It’s just not sustainable. Lab-grown meat is here, it just needs to get to scale, get a bit cheaper and boom. Farming and killing animals for food will be obsolete.
This definitely. For ethical or cost-effective reasons. I think price is going to be the main incentive. If its a dollar less a pound for lab grown hamburger and options at fast food outlets - we’ll definitely be there. Real meat will become the new “fancy food” - wasteful and indulgent spending.
This is the first thing that came to my mind, too. I’m a omnivore myself and admittedly love my meat, but it’s very bad for the environment and I can’t deny the ethical concerns are there. At the very least, I can see low key vegetarianism being the norm in 20 years, where the norm would simply be to not have meat products, and meat might instead be a more niche diet or simply not the norm.
If lab grown meat manages to become scalable enough, I can also see that nearly completely replacing “real” meat. Once it’s at least as affordable, I think “real” meat’s days would be numbered. It’d become a thing only for purists/elitists/exotic diners. I would even expect that lab grown meat would eventually become cheaper than “real” meat simply because it would be far faster to grow and take fewer resources than to grow an entire animal to adulthood.
----------
In the text on the future of meat, replace "vegetarianism" with "veganism" and write out the passage that begins at the words "This is the" and stops after "animal to adulthood.". The items below are unrelated to the text above and come from a separate source.

RECORDS SHOWN —
----------
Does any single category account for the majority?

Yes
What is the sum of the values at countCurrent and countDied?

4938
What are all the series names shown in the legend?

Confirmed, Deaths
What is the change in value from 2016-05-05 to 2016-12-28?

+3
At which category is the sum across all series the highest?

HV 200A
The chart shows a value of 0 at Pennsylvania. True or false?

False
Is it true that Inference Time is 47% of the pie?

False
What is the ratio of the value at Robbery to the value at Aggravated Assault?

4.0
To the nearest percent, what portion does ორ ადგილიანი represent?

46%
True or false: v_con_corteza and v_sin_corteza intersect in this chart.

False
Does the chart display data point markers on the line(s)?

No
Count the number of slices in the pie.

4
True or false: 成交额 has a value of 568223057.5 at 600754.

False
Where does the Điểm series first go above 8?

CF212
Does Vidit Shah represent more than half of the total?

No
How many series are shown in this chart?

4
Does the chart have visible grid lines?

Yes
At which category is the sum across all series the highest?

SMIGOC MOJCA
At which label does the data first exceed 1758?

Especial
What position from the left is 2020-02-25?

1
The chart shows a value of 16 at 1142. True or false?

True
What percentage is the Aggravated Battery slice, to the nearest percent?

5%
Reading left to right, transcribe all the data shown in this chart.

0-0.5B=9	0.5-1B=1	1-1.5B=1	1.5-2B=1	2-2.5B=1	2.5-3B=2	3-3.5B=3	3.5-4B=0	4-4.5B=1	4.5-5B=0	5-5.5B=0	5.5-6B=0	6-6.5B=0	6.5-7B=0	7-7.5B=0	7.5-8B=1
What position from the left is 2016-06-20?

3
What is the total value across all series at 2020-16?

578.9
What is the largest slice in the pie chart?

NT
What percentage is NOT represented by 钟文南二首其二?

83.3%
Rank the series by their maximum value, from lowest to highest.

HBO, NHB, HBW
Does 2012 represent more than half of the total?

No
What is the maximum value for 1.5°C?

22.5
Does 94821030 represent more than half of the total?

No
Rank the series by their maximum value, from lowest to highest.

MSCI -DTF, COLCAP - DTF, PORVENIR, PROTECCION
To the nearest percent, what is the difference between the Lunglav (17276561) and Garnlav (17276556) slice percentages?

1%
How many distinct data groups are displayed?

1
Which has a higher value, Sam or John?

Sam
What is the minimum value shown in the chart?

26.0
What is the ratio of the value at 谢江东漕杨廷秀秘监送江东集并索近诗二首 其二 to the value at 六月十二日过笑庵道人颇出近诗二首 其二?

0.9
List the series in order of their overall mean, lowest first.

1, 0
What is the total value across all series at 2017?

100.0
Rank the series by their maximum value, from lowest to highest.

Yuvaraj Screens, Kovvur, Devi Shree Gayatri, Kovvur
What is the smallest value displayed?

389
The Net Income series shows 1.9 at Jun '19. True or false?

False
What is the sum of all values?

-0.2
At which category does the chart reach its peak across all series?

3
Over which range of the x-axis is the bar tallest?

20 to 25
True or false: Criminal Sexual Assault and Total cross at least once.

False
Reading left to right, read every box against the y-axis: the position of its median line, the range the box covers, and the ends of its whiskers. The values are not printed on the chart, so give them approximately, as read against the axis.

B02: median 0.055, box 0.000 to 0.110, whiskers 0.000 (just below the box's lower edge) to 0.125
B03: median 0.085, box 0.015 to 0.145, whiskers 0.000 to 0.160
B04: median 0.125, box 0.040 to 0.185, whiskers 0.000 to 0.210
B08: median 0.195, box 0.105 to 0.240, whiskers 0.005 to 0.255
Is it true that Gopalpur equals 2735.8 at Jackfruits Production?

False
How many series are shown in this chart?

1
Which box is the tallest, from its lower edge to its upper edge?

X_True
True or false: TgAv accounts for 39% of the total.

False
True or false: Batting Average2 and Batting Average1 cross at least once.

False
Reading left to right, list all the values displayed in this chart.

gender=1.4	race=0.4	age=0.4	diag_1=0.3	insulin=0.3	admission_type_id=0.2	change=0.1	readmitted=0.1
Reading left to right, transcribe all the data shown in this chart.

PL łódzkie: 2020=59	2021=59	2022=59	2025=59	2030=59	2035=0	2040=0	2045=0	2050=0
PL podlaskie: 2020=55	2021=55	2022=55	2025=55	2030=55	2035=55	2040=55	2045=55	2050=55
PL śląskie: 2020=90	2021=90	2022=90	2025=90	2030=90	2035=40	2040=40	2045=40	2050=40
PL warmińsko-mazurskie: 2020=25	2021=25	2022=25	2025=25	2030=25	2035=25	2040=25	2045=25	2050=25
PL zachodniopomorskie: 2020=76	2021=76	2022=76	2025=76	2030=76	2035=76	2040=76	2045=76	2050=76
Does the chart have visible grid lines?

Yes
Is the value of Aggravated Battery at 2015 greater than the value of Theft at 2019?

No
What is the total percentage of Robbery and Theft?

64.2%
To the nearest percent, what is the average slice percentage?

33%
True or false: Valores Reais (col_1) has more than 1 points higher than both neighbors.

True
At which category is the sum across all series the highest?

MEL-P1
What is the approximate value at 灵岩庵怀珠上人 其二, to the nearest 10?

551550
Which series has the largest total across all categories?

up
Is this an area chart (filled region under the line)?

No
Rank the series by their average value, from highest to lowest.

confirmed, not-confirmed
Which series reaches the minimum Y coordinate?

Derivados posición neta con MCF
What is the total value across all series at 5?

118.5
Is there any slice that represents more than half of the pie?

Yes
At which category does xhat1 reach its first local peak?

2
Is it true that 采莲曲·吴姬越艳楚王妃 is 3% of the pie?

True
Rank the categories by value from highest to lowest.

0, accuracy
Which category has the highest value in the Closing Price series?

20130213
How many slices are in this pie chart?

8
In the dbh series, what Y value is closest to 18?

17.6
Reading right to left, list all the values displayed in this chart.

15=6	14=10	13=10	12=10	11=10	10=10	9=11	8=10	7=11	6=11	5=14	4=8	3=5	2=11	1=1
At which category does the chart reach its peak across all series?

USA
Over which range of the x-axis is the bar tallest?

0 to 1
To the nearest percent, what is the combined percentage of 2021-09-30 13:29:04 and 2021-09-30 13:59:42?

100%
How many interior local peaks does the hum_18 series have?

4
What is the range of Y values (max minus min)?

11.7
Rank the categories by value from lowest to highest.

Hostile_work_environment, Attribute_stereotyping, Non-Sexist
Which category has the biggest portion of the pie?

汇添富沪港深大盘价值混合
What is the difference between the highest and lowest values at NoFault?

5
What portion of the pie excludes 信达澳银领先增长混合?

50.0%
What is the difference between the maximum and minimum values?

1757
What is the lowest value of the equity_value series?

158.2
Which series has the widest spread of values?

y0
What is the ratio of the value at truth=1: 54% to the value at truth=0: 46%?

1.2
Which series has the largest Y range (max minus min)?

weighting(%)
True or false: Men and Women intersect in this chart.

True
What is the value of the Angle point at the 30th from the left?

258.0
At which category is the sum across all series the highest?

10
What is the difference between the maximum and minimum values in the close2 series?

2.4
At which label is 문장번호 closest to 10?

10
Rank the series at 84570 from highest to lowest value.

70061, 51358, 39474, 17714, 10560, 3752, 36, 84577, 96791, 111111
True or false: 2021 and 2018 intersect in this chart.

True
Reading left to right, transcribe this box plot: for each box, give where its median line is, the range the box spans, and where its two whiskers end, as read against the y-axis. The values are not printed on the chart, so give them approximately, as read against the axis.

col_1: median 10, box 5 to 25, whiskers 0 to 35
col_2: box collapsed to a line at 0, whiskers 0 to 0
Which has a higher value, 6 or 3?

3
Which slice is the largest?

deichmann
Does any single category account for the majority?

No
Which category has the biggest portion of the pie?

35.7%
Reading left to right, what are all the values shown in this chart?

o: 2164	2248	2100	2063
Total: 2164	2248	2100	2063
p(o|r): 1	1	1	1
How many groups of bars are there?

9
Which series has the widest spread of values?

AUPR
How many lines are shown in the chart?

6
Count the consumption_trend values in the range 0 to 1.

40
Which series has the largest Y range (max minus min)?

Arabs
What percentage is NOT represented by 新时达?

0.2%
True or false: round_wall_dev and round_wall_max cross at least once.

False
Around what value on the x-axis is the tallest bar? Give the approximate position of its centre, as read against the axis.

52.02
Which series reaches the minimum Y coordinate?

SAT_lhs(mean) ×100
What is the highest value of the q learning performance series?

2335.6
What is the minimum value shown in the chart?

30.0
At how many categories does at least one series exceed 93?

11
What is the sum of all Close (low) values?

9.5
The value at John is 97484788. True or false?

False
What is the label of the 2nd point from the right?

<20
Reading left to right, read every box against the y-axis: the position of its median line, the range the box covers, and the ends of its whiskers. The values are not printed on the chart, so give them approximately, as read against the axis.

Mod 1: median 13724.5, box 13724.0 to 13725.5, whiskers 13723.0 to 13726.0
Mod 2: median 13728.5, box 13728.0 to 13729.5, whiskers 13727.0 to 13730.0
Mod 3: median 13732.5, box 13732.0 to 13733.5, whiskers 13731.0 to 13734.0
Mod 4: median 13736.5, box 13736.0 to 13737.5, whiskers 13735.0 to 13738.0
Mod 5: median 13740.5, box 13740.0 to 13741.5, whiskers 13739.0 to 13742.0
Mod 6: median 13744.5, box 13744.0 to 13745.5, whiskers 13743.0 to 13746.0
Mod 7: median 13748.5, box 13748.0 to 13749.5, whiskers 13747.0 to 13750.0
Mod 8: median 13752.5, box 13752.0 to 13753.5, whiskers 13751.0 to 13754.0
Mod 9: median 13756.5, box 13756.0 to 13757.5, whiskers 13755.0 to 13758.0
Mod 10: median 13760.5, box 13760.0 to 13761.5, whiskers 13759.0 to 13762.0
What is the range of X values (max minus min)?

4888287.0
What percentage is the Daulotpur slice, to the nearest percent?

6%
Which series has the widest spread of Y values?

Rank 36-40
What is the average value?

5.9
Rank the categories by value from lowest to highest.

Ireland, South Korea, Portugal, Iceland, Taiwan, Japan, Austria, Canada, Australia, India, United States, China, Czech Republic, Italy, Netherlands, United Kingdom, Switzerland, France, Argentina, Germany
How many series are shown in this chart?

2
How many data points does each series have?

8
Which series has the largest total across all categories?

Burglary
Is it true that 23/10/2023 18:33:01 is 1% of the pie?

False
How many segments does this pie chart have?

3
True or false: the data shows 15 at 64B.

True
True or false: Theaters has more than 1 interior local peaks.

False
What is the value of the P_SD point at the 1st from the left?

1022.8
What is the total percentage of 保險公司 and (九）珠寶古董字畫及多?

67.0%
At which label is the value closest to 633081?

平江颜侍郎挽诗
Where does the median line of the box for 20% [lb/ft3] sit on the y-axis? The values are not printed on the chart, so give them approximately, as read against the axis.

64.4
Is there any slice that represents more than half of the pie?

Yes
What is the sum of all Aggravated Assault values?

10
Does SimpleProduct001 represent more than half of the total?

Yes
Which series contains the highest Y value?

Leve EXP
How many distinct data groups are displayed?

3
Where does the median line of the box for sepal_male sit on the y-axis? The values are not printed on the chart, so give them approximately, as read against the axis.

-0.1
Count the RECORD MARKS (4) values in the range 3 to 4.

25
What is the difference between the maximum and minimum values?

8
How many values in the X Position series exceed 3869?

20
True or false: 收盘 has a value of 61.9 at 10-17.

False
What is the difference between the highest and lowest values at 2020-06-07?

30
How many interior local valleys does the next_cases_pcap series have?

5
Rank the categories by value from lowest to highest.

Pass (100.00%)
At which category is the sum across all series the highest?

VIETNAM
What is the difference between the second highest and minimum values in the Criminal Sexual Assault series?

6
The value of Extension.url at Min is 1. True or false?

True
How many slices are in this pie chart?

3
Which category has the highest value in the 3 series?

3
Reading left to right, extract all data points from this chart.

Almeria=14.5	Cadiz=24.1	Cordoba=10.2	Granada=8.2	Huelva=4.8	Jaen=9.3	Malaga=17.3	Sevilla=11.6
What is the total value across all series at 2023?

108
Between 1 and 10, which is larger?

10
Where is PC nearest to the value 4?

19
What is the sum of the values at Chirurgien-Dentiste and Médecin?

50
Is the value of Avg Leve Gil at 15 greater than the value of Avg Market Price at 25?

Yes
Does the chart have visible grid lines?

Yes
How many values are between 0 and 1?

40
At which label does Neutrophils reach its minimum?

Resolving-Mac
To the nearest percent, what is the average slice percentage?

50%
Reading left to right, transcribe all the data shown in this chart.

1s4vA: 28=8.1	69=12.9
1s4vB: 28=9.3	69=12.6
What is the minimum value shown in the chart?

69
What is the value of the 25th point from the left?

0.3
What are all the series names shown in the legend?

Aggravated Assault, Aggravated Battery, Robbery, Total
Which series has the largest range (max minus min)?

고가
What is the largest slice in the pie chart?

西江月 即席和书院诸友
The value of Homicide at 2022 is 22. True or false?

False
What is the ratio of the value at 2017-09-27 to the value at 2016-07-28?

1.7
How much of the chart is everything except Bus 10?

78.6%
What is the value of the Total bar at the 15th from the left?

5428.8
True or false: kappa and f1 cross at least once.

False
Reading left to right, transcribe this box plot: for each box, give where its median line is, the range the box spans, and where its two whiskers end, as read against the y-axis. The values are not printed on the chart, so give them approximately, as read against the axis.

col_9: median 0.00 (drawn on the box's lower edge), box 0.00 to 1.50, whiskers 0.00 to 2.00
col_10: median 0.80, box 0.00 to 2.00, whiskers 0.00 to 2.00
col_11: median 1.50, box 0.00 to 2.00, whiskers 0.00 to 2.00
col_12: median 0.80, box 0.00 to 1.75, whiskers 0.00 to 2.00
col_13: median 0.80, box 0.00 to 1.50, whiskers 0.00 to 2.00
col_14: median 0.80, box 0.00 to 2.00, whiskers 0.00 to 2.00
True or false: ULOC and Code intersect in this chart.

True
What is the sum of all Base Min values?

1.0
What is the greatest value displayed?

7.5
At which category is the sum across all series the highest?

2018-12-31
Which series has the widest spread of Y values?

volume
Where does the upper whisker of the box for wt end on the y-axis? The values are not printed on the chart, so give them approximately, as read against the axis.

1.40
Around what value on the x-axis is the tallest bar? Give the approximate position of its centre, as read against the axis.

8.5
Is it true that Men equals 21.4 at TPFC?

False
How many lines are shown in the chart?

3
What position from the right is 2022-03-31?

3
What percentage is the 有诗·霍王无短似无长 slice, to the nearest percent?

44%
----------
ANSWER —
This is the first thing that came to my mind, too. I’m a omnivore myself and admittedly love my meat, but it’s very bad for the environment and I can’t deny the ethical concerns are there. At the very least, I can see low key veganism being the norm in 20 years, where the norm would simply be to not have meat products, and meat might instead be a more niche diet or simply not the norm.
If lab grown meat manages to become scalable enough, I can also see that nearly completely replacing “real” meat. Once it’s at least as affordable, I think “real” meat’s days would be numbered. It’d become a thing only for purists/elitists/exotic diners. I would even expect that lab grown meat would eventually become cheaper than “real” meat simply because it would be far faster to grow and take fewer resources than to grow an entire animal to adulthood.